◆ **Data for review**
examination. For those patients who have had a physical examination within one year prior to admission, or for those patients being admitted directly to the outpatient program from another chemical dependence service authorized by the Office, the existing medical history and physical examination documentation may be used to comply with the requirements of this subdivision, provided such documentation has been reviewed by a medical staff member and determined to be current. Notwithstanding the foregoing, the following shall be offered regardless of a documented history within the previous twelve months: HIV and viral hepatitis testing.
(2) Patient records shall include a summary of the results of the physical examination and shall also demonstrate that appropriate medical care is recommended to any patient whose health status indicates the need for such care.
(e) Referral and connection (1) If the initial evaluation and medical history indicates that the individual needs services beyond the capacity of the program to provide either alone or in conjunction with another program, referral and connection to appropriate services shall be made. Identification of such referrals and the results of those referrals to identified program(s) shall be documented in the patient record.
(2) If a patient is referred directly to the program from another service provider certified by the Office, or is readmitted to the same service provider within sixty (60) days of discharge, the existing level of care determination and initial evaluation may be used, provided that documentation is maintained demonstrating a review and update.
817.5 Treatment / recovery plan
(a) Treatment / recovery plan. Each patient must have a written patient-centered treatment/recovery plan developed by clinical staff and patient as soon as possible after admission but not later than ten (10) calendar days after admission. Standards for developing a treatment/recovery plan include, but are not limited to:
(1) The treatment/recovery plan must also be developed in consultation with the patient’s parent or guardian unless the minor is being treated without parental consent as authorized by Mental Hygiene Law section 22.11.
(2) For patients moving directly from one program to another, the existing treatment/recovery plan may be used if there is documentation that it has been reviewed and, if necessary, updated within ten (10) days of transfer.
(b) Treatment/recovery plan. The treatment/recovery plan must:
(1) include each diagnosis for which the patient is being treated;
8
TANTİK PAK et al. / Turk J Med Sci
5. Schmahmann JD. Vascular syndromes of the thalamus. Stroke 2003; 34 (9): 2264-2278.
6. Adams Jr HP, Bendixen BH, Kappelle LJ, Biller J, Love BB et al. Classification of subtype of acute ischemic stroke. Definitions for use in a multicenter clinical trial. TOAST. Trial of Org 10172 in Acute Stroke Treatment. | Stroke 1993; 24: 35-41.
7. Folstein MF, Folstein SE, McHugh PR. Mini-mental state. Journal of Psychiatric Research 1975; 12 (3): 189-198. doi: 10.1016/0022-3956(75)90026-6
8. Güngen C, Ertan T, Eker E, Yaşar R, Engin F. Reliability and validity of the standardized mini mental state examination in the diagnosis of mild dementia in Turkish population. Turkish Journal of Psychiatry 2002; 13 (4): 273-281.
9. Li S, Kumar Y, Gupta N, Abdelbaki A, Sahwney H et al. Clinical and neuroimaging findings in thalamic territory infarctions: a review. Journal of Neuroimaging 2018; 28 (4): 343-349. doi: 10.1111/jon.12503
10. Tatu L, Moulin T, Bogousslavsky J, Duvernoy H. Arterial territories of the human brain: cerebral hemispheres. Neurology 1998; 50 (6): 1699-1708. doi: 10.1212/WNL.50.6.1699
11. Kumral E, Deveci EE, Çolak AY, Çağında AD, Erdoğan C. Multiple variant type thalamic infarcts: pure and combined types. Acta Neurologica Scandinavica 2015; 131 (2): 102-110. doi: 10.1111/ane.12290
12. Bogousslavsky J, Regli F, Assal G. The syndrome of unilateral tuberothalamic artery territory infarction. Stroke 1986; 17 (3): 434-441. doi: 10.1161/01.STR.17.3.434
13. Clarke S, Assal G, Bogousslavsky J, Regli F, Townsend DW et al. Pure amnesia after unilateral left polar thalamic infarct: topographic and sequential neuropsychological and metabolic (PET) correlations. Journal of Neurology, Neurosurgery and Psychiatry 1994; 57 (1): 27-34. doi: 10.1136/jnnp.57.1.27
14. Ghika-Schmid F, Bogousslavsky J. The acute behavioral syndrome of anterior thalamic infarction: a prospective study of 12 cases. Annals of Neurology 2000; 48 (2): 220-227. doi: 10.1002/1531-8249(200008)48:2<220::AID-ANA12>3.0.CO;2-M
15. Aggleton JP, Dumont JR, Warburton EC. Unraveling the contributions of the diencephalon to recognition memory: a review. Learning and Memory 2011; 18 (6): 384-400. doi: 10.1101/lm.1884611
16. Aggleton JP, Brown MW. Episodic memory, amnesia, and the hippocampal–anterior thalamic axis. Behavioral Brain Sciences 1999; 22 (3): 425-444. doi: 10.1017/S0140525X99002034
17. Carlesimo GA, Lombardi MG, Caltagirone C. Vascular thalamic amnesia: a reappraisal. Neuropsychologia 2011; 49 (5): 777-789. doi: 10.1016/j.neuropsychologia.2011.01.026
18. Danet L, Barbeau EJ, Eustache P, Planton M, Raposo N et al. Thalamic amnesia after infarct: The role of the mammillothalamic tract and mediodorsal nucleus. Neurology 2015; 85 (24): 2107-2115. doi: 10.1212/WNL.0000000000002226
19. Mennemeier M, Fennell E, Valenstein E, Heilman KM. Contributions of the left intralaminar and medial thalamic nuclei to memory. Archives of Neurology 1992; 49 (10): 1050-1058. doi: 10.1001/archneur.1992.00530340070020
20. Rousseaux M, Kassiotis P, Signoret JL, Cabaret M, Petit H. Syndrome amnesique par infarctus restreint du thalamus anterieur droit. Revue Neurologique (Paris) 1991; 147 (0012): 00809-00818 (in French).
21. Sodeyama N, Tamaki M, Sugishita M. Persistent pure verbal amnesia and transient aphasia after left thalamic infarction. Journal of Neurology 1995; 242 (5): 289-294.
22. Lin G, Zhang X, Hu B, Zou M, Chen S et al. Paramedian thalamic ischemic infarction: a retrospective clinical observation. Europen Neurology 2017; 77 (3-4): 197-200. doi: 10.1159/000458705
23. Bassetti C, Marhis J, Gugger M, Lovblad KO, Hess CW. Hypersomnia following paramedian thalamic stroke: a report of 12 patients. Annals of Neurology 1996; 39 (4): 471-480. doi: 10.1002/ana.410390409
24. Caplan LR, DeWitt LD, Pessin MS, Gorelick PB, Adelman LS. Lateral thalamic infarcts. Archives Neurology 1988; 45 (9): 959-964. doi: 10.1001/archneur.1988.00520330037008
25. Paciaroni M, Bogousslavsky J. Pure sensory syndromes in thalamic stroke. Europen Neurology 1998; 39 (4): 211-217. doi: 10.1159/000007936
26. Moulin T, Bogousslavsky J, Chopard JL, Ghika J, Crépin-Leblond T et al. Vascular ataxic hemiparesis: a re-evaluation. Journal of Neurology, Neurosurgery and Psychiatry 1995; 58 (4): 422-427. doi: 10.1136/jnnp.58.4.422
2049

==

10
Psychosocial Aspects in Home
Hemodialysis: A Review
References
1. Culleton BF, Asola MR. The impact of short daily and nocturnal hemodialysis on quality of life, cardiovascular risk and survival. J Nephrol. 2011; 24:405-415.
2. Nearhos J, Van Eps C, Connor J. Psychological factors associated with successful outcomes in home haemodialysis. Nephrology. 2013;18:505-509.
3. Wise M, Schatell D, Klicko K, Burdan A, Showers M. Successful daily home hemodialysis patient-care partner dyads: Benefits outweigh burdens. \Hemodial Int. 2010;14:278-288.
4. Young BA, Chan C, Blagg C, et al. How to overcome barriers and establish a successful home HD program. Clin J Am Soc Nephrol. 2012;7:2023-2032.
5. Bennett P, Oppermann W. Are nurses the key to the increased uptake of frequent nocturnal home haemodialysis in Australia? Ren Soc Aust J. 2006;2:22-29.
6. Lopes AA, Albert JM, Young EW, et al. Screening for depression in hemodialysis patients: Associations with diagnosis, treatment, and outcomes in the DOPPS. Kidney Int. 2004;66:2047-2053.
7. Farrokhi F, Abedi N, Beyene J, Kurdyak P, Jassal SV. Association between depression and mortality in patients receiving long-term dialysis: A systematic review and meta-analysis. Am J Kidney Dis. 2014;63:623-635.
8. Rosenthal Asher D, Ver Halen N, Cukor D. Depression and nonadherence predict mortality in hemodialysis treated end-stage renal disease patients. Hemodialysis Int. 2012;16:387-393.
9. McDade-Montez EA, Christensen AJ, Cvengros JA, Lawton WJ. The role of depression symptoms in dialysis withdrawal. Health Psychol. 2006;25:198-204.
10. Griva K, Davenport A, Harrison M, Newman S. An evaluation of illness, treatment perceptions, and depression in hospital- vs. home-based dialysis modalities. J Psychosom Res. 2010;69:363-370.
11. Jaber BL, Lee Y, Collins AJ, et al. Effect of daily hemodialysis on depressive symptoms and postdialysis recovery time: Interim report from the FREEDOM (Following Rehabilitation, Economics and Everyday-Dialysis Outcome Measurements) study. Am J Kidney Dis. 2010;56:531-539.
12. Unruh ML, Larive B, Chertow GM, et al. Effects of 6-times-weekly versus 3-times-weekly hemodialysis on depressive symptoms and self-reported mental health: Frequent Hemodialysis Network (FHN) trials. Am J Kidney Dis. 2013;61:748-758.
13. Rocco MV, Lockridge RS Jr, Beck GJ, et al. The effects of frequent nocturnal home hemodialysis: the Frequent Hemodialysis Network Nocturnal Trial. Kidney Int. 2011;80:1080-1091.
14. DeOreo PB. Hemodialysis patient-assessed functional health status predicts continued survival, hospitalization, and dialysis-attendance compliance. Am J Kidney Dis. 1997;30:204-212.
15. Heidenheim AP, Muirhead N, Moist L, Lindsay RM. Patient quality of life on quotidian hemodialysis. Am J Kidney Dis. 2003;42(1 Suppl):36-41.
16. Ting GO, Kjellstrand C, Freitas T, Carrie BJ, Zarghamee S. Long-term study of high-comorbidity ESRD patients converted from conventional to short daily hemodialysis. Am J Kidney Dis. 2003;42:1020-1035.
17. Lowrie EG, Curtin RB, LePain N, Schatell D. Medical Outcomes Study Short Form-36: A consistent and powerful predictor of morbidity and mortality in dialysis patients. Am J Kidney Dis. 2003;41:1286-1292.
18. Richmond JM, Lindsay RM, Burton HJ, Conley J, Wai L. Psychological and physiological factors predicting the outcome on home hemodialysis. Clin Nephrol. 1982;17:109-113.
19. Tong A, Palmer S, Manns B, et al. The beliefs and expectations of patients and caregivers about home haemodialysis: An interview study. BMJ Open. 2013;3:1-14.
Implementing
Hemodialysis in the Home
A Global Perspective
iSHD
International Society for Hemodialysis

◆ **Exercise description**
Go through the data above and find the lines with the word "infarcts". Copy each of those lines.

◆ **Finished exercise**
11. Kumral E, Deveci EE, Çolak AY, Çağında AD, Erdoğan C. Multiple variant type thalamic infarcts: pure and combined types. Acta Neurologica Scandinavica 2015; 131 (2): 102-110. doi: 10.1111/ane.12290
24. Caplan LR, DeWitt LD, Pessin MS, Gorelick PB, Adelman LS. Lateral thalamic infarcts. Archives Neurology 1988; 45 (9): 959-964. doi: 10.1001/archneur.1988.00520330037008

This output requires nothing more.